Privilege drop is probably the weakest mitigation discussed in this article. It is a very old technique, but still important for set-user-ID root binaries.

Theo de Raadt refactored ping(8) over 26 years ago to open a raw socket early and then drop root privileges. This prevents a local user from elevating their privileges when finding a bug in ping(8):

@@ -191,6 +191,14 @@
 	char rspace[3 + 4 * NROUTES + 1];	/* record route space */
+	if (!(proto = getprotobyname("icmp")))
+		errx(1, "unknown protocol icmp");
+	if ((s = socket(AF_INET, SOCK_RAW, proto->p_proto)) < 0)
+		err(1, "socket");
+	/* revoke privs */
+	setuid(getuid());
 	preload = 0;
 	datap = &outpack[8 + sizeof(struct timeval)];
 	while ((ch = getopt(argc, argv, "DI:LRS:c:dfh:i:l:np:qrs:T:t:vw:")) != EOF)
@@ -235,6 +243,8 @@
 			loop = 0;
 		case 'l':
+			if (getuid() != 0)
+				errx(1, "must be root to specify preload");
 			preload = strtol(optarg, NULL, 0);
 			if (preload < 0)
 				errx(1, "bad preload value: %s", optarg);
@@ -323,12 +333,6 @@
 			*datap++ = i;
 	ident = getpid() & 0xFFFF;
-	if (!(proto = getprotobyname("icmp")))
-		errx(1, "unknown protocol icmp");
-	if ((s = socket(AF_INET, SOCK_RAW, proto->p_proto)) < 0)
-		err(1, "socket");
-	hold = 1;
 	if (options & F_SADDR) {
 		if (IN_MULTICAST(ntohl(to->sin_addr.s_addr)))

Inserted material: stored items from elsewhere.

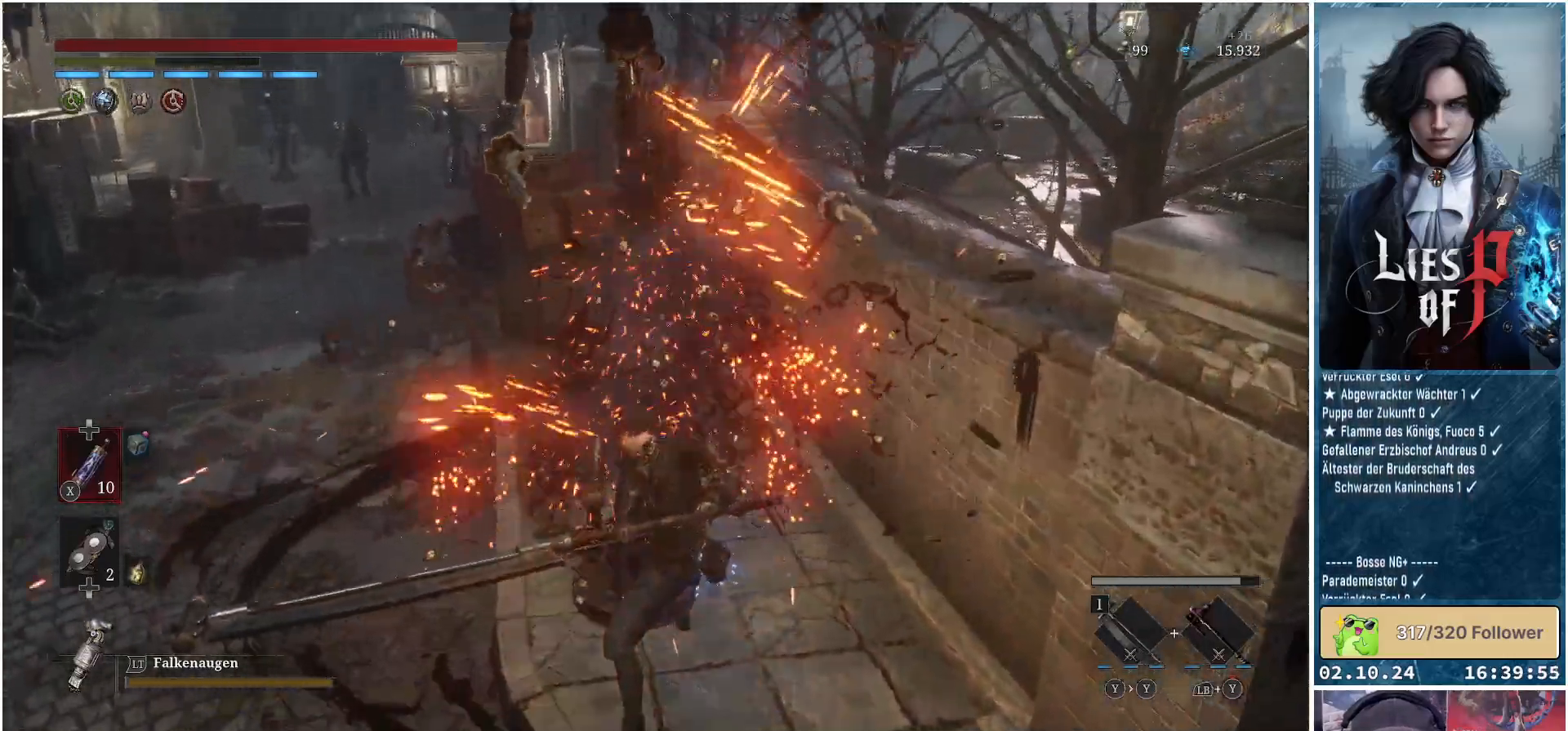
{"buttons": [], "left_stick": "down-left", "right_stick": "center", "events": [[150, "right_stick", "left"], [383, "right_stick", "center"], [433, "left_stick", "down-left"]]}
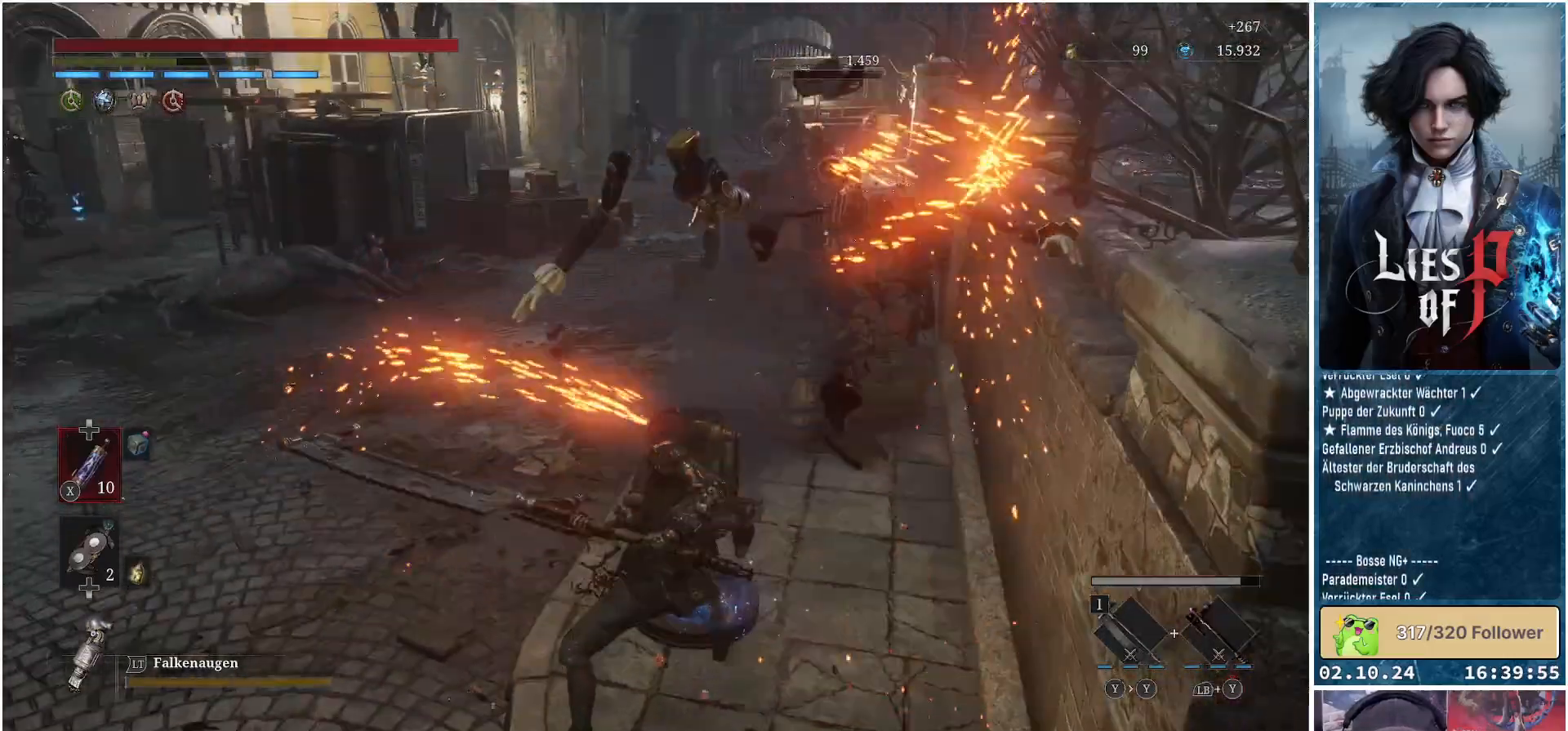
{"buttons": [], "left_stick": "down-left", "right_stick": "center", "events": [[150, "B", "down"], [317, "B", "up"]]}
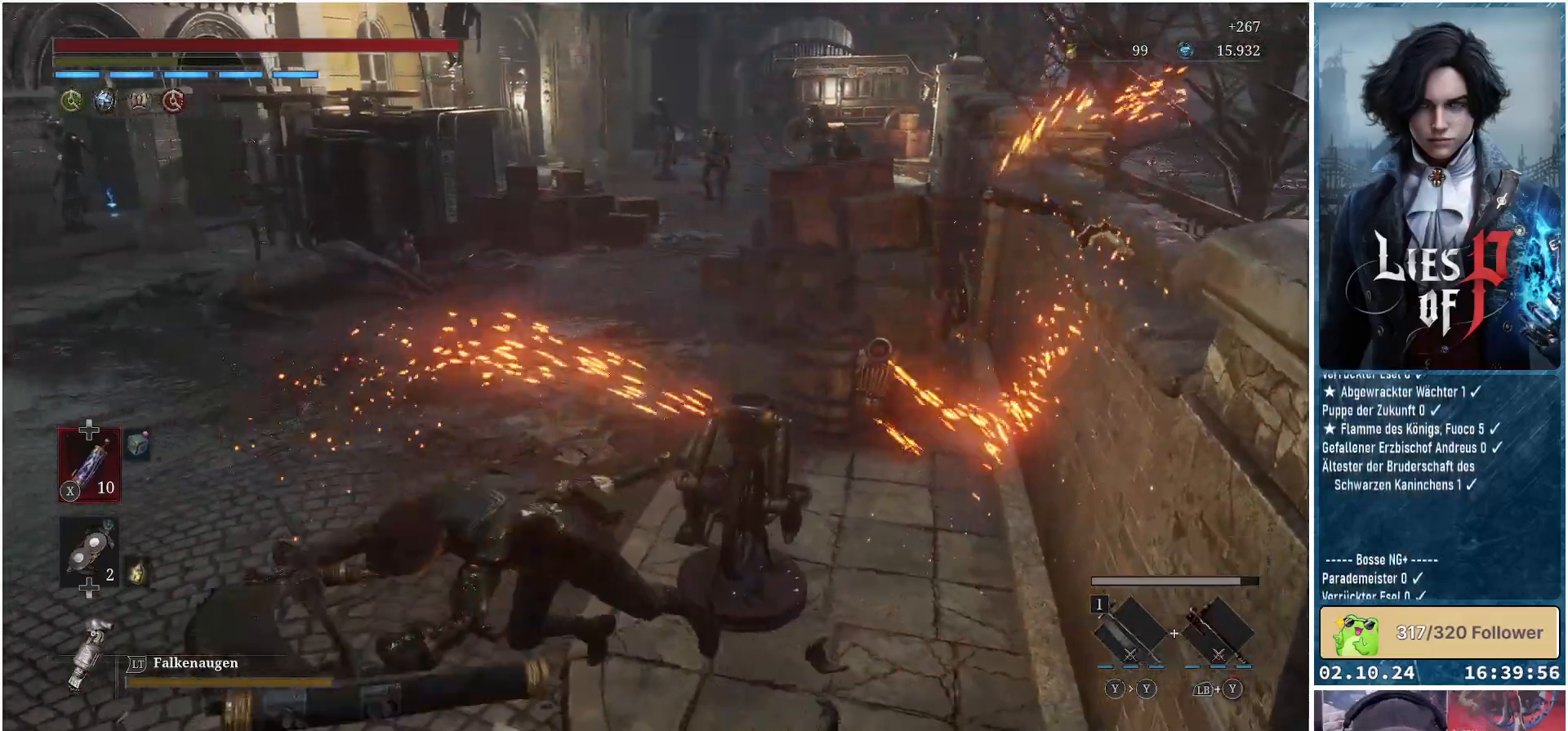
{"buttons": [], "left_stick": "up-left", "right_stick": "center", "events": [[83, "right_stick", "left"], [300, "left_stick", "left"], [433, "left_stick", "up-left"], [450, "right_stick", "center"]]}
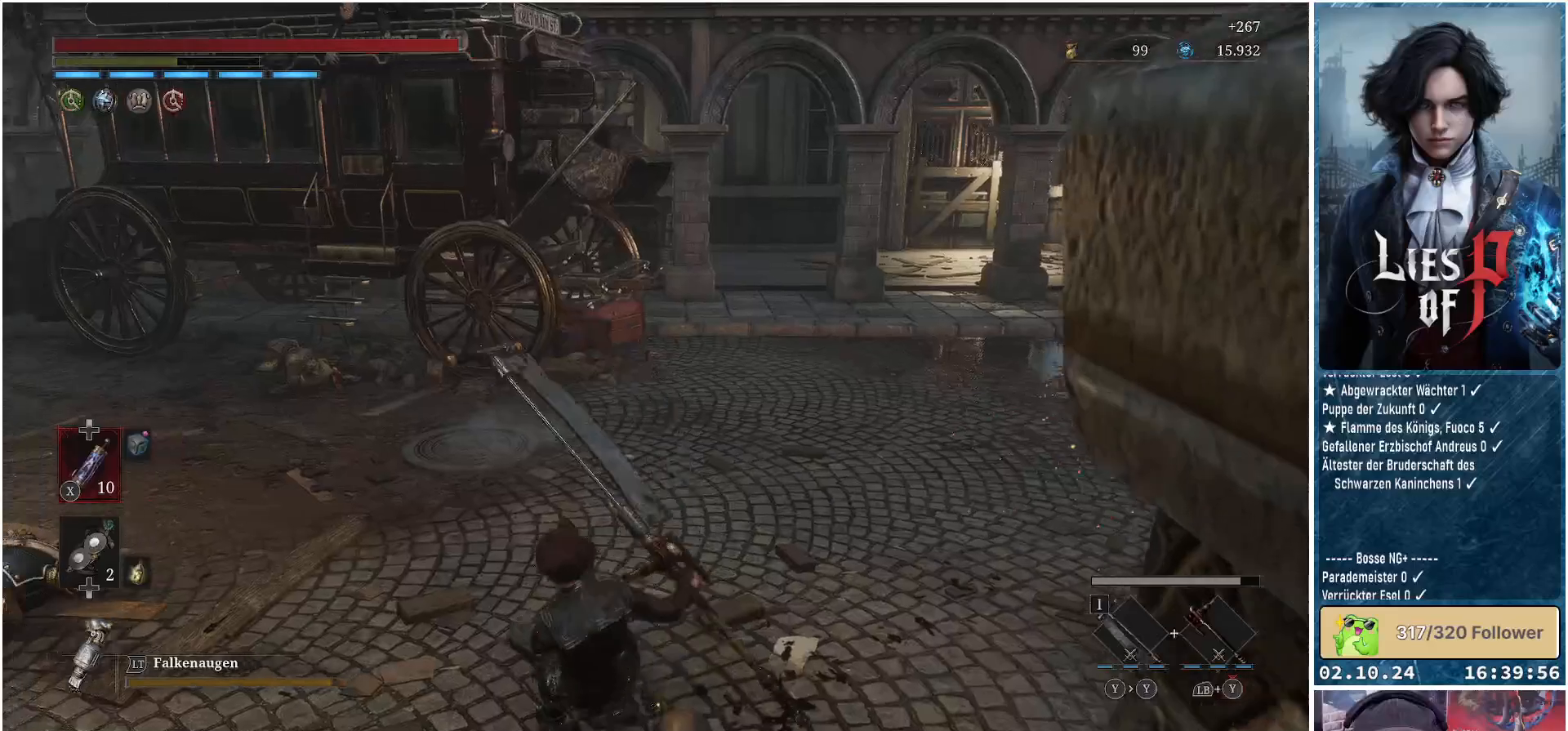
{"buttons": ["B"], "left_stick": "up-left", "right_stick": "center", "events": [[67, "B", "down"]]}
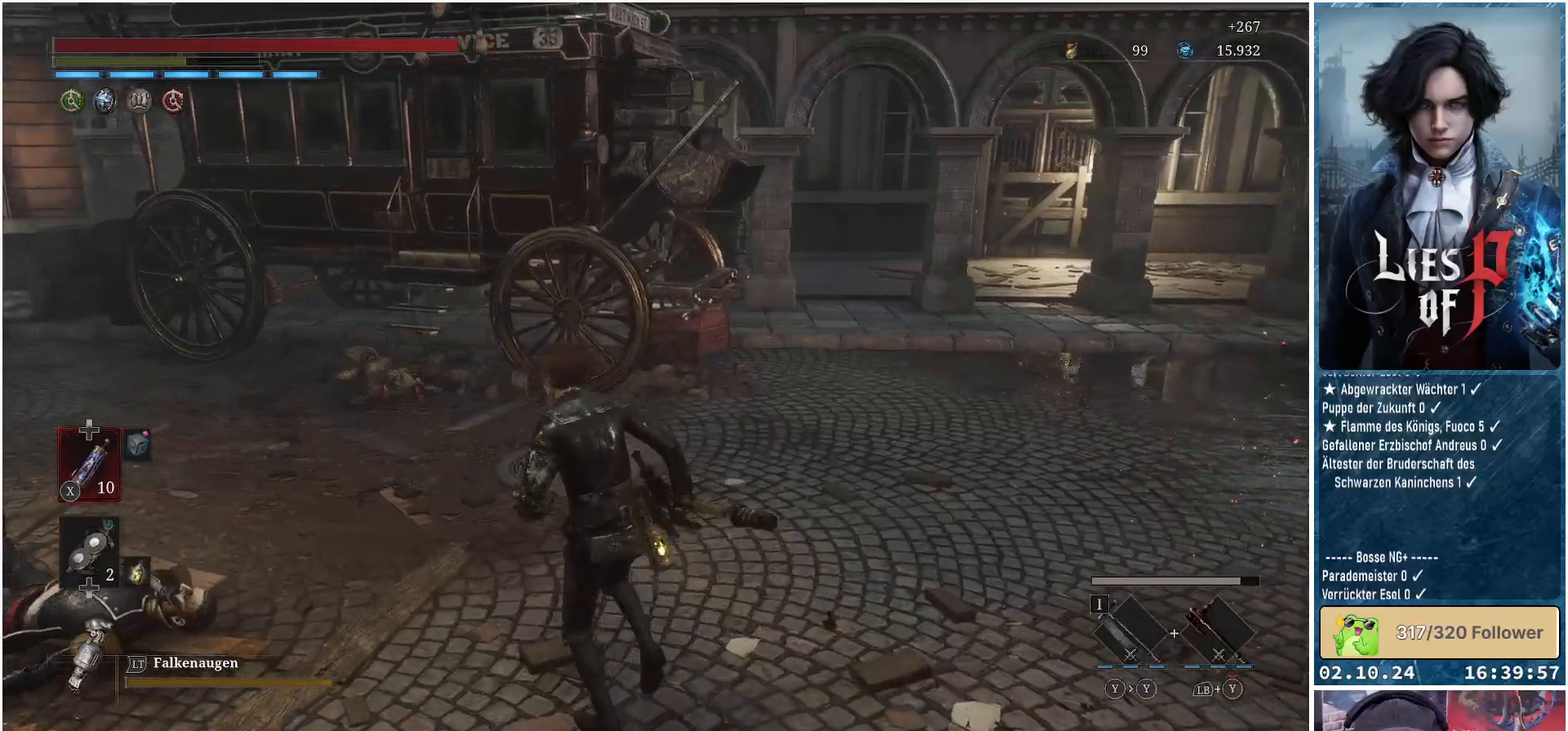
{"buttons": ["B"], "left_stick": "up-left", "right_stick": "center", "events": []}
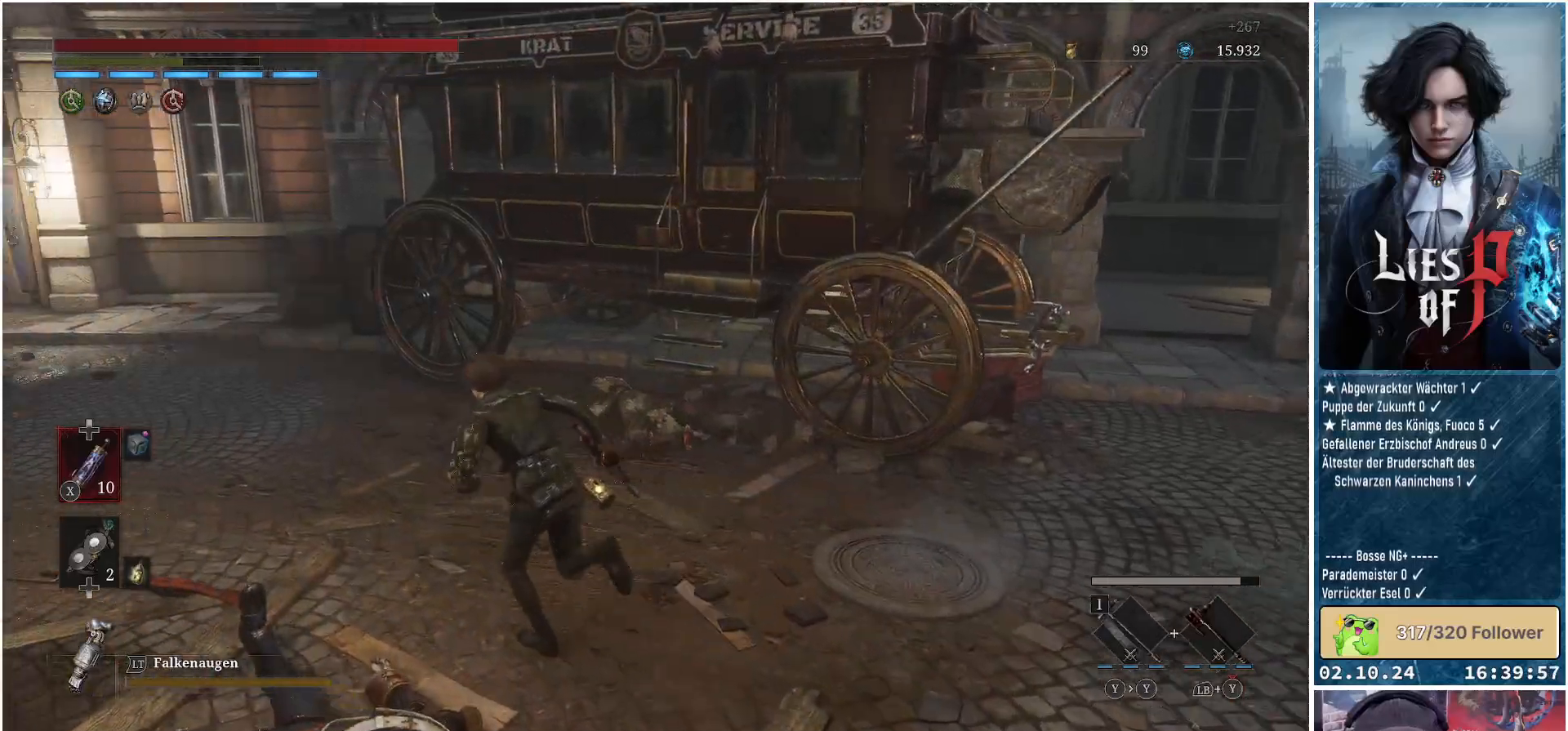
{"buttons": ["B"], "left_stick": "up", "right_stick": "center", "events": [[483, "left_stick", "up"]]}
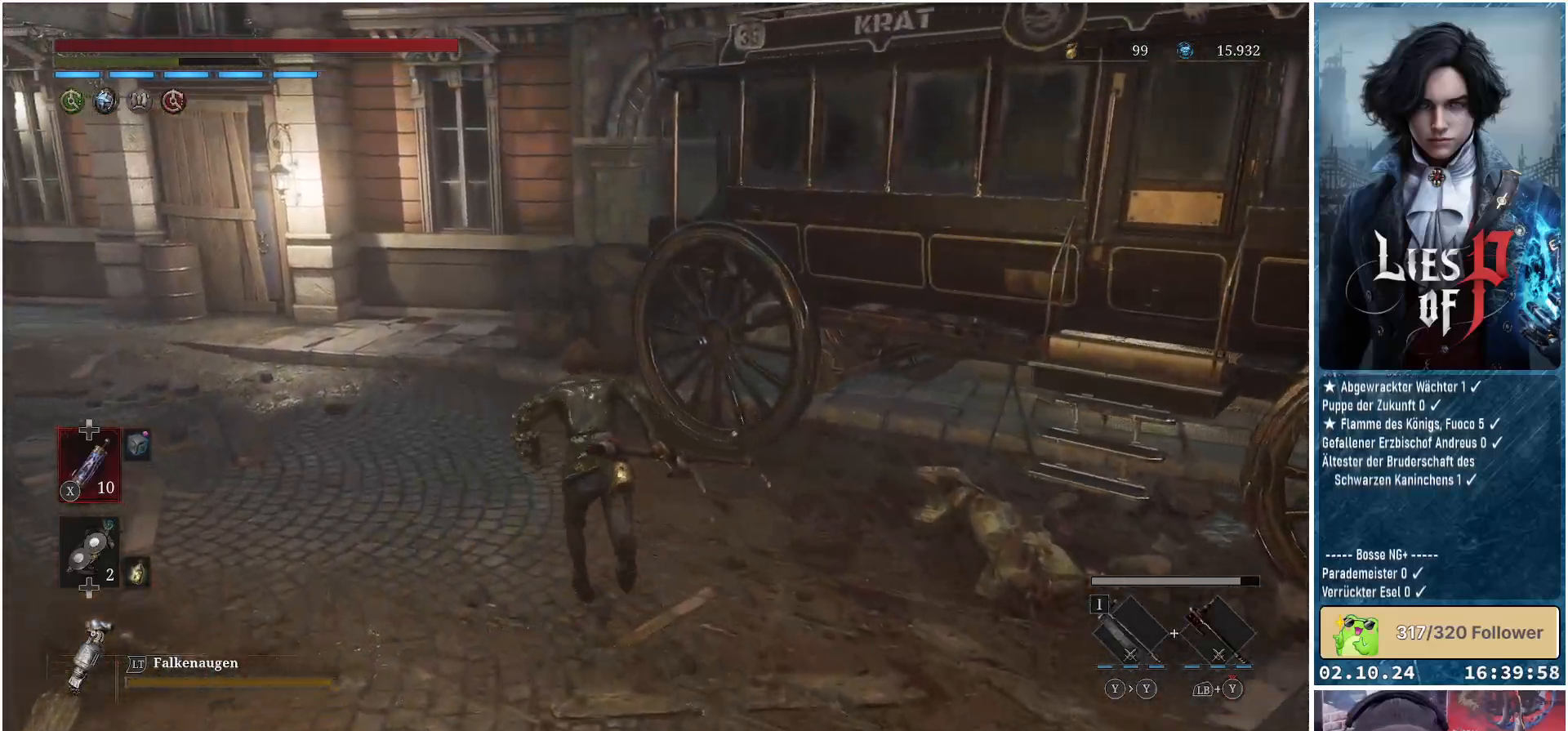
{"buttons": ["B"], "left_stick": "up", "right_stick": "center", "events": [[367, "B", "up"], [450, "B", "down"]]}
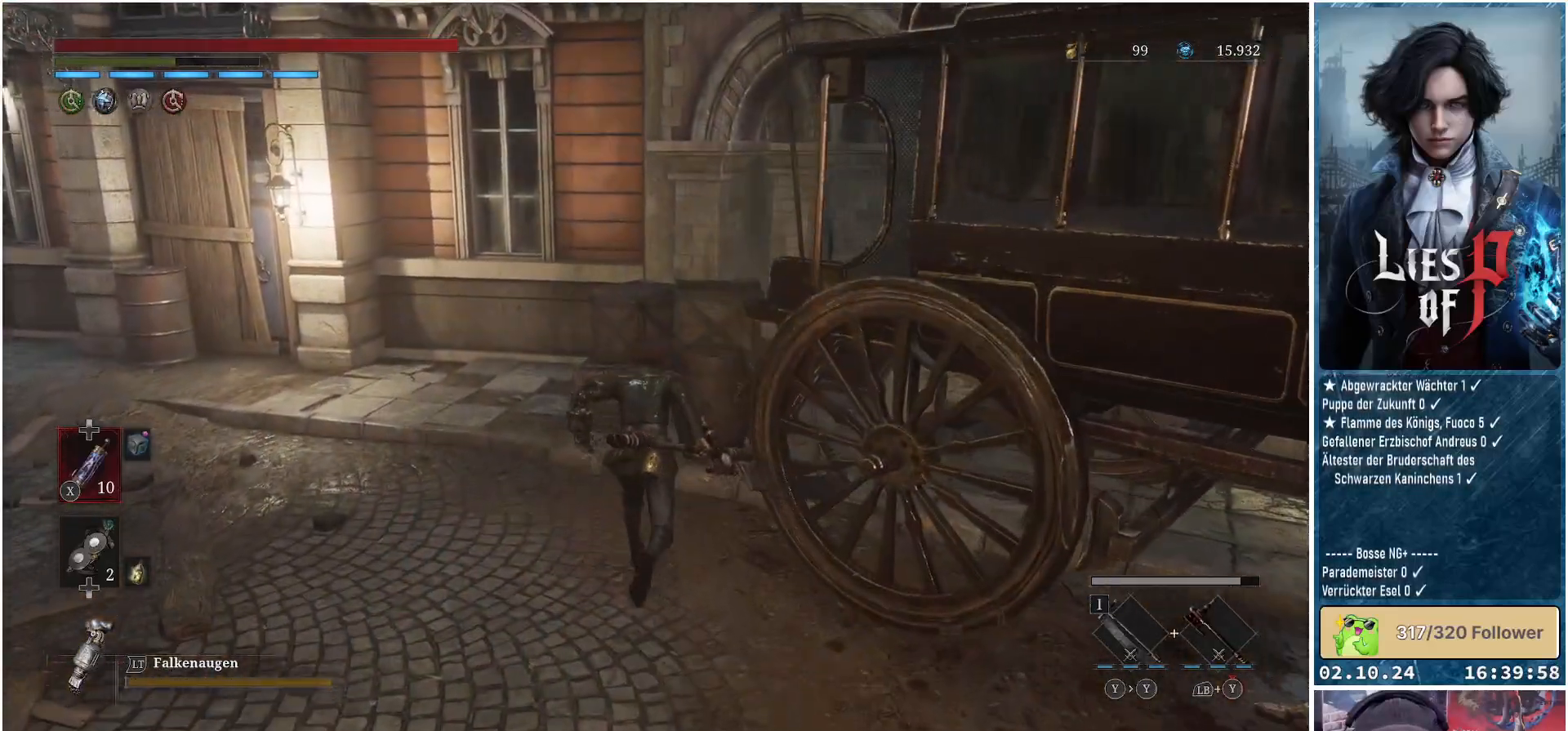
{"buttons": [], "left_stick": "center", "right_stick": "right", "events": [[67, "B", "up"], [317, "right_stick", "right"], [400, "left_stick", "center"]]}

20 years later we realized that we would not drop privileges when ping(8) is invoked as root. We would just "drop" from root to root. We can protect ourselves from a malicious ping target by dropping to a dedicated user:

@@ -272,8 +275,12 @@
 	/* revoke privs */
 	uid = getuid();
-	if (setresuid(uid, uid, uid) == -1)
-		err(1, "setresuid");
+	if ((pw = getpwnam(PING_USER)) == NULL)
+		errx(1, "no %s user", PING_USER);
+	if (setgroups(1, &pw->pw_gid) ||
+	    setresgid(pw->pw_gid, pw->pw_gid, pw->pw_gid) ||
+	    setresuid(pw->pw_uid, pw->pw_uid, pw->pw_uid))
+		err(1, "unable to revoke privs");
 	preload = 0;
 	datap = &outpack[ECHOLEN + ECHOTMLEN];

ping(8) needs a raw socket to be able to send ICMP echo request packets. This is an operation that only root is allowed to do[fn::This prevents normal users from sending arbitrary IP packets, for example with spoofed IP addresses or from privileged (<1024) source ports.]. Once that socket is open though, ping(8) no longer needs to do any other privileged operation. It can hold on to the socket for later use and drop root privileges.

Another use for privilege drop is in daemons to restrict file-system access by chroot(2)'ing to /var/empty. The daemon needs root privileges to call chroot(2), but afterwards it can run without elevated permissions. To the process it looks like there is only the / directory where it does not have any permissions.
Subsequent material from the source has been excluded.